In [8]:
from sklearn.model_selection import train_test_split
from sklearn.feature_extraction.text import TfidfVectorizer
from sklearn.preprocessing import LabelEncoder
from sklearn.metrics import roc_auc_score
from sklearn.neighbors import KNeighborsClassifier
from sklearn.linear_model import LogisticRegression
from sklearn.naive_bayes import MultinomialNB
from sklearn.svm import SVC
from sklearn.ensemble import RandomForestClassifier
from sklearn.metrics import accuracy_score, classification_report
import pandas as pd
import re
from nltk.corpus import stopwords
from nltk.stem import PorterStemmer
from nltk.tokenize import word_tokenize
import mlflow
import mlflow.sklearn

In [2]:
# Load the data via pandas
import pandas as pd
df = pd.read_csv("IMDB_Dataset.csv")
#df['sentiment'] = df['sentiment'].map({'positive': 1, 'negative': 0})
print(df.shape)
df.head()

(50000, 2)


Unnamed: 0,review,sentiment
0,One of the other reviewers has mentioned that ...,positive
1,A wonderful little production. <br /><br />The...,positive
2,I thought this was a wonderful way to spend ti...,positive
3,Basically there's a family where a little boy ...,negative
4,"Petter Mattei's ""Love in the Time of Money"" is...",positive


In [18]:
a=23
type(a)

int

In [3]:
# Preprocess text data
stop_words = set(stopwords.words('english'))
ps = PorterStemmer()

nltk.download('stopwords')
nltk.download('wordnet')

def preprocess_text(text):
    # Convert to lowercase
    text = text.lower()

    # Remove special characters and punctuation
    text = ''.join([char for char in text if char not in string.punctuation])

    # Tokenization
    tokens = text.split()

    # Remove stopwords
    stop_words = set(stopwords.words('english'))
    tokens = [word for word in tokens if word not in stop_words]

    # Lemmatization
    lemmatizer = WordNetLemmatizer()
    tokens = [lemmatizer.lemmatize(word) for word in tokens]

    return ' '.join(tokens)

df['review'] = df['review'].apply(preprocess_text)

### EXERCISE TASKS
A – From the notebook, copy verbatim the part starting with "ps = PorterStemmer()" and going on through "not in string.punctuation])".
B – Answer these questions about the notebook:
(i) Which CSV file does it load with pandas?
(ii) What shape is printed for the loaded table?
(iii) Which lemmatizer does the preprocess_text function create?

### DATA SHOWN

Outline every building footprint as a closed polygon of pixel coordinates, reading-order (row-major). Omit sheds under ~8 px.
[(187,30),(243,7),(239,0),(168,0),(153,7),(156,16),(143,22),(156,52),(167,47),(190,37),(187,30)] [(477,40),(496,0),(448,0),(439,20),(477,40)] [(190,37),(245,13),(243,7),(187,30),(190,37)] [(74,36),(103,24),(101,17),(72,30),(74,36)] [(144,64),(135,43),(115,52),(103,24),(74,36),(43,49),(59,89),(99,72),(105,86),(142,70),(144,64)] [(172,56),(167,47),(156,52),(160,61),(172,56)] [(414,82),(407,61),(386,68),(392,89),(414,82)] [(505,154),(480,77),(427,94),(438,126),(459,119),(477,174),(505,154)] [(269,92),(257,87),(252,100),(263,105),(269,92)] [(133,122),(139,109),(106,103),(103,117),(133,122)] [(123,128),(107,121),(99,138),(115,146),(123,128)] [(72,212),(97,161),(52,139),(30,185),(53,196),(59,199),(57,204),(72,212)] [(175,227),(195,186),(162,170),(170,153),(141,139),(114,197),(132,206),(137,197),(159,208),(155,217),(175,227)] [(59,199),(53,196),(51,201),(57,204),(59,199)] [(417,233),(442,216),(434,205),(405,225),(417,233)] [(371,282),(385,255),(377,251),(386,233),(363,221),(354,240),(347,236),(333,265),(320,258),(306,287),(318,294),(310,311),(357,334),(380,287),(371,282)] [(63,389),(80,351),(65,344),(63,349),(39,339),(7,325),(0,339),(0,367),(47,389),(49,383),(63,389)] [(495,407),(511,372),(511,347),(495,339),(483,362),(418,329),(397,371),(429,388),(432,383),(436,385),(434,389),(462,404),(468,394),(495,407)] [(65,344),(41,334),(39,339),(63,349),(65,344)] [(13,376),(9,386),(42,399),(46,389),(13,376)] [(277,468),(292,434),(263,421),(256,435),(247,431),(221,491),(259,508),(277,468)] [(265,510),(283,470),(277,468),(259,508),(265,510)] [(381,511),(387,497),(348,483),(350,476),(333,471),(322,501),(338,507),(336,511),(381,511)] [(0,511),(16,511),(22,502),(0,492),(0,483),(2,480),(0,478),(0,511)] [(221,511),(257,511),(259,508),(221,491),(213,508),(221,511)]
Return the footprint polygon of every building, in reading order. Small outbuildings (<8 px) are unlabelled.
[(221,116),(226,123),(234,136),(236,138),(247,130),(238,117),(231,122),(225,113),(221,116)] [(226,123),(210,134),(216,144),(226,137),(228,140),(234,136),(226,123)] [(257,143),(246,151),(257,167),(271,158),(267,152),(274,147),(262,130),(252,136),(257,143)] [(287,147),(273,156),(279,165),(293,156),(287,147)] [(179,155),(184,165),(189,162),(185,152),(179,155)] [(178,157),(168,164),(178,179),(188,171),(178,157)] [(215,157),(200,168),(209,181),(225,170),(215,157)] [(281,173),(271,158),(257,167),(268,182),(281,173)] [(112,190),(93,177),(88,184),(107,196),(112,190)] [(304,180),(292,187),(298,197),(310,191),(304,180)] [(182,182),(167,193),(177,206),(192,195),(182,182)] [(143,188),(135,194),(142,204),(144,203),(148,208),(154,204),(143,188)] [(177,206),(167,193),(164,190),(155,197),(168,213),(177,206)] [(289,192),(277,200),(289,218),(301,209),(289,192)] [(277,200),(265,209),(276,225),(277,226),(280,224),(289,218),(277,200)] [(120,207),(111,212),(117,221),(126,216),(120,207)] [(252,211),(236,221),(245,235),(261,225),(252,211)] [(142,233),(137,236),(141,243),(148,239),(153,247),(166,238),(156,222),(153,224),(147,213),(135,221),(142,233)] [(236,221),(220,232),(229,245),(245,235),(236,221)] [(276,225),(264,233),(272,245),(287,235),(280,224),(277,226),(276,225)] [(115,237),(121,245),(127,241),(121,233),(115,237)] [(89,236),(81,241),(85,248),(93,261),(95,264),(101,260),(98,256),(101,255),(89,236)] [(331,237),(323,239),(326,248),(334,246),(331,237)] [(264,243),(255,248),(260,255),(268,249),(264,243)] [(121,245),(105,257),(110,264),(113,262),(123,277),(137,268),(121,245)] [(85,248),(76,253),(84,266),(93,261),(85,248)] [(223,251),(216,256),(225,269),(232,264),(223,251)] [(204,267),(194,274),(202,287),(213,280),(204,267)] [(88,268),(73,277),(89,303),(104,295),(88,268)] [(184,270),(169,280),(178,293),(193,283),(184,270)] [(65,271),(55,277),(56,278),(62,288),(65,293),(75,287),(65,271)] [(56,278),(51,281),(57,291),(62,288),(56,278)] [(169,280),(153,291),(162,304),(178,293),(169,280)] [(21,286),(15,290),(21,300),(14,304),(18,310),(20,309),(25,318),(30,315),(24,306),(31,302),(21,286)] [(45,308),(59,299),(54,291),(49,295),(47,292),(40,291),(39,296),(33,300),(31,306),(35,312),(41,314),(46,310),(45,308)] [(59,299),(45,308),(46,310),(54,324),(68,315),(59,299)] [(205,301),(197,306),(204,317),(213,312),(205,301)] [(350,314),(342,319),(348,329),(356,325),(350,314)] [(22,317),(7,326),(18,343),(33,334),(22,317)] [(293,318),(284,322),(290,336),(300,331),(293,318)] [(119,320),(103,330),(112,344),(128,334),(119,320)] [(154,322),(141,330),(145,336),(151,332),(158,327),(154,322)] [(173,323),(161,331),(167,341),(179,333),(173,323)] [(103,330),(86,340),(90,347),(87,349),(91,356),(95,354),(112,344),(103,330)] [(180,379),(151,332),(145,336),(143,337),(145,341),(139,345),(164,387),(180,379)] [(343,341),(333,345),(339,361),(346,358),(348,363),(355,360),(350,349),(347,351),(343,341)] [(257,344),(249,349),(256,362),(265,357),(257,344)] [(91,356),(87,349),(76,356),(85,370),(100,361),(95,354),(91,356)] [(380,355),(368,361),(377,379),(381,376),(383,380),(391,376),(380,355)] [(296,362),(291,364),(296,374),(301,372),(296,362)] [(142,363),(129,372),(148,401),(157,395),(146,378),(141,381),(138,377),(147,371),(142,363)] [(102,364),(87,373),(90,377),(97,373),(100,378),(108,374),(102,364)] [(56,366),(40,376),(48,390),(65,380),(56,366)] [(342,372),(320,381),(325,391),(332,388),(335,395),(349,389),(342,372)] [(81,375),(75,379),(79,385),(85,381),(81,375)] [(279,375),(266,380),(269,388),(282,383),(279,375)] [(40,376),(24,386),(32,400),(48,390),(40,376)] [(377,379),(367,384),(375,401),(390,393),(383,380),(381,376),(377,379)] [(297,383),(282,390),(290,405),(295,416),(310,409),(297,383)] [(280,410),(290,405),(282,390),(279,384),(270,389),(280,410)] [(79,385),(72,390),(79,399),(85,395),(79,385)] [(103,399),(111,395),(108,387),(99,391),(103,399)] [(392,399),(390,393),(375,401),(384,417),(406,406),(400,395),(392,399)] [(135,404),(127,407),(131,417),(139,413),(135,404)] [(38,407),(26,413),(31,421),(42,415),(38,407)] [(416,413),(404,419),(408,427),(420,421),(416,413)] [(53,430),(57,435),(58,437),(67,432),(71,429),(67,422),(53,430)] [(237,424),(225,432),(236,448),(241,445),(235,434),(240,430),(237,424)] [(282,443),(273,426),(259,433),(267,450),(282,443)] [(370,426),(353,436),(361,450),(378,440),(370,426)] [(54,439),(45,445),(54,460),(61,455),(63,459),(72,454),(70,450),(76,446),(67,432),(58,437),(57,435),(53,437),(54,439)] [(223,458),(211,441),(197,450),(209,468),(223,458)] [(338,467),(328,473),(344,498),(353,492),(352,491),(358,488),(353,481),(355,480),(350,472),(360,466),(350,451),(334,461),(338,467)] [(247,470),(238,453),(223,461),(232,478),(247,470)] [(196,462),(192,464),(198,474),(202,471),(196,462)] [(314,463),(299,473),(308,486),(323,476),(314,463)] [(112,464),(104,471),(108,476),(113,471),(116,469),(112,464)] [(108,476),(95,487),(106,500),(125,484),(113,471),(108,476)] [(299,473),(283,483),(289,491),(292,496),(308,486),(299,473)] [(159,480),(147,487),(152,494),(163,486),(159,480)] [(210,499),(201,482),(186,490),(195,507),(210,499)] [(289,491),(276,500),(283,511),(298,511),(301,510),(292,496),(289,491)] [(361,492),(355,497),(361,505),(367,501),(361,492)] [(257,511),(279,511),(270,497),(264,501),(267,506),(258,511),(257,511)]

### WORKED SOLUTIONS
A –
ps = PorterStemmer()

nltk.download('stopwords')
nltk.download('wordnet')

def preprocess_text(text):
    # Convert to lowercase
    text = text.lower()

    # Remove special characters and punctuation
    text = ''.join([char for char in text if char not in string.punctuation])

B –
(i) IMDB_Dataset.csv
(ii) (50000, 2)
(iii) WordNetLemmatizer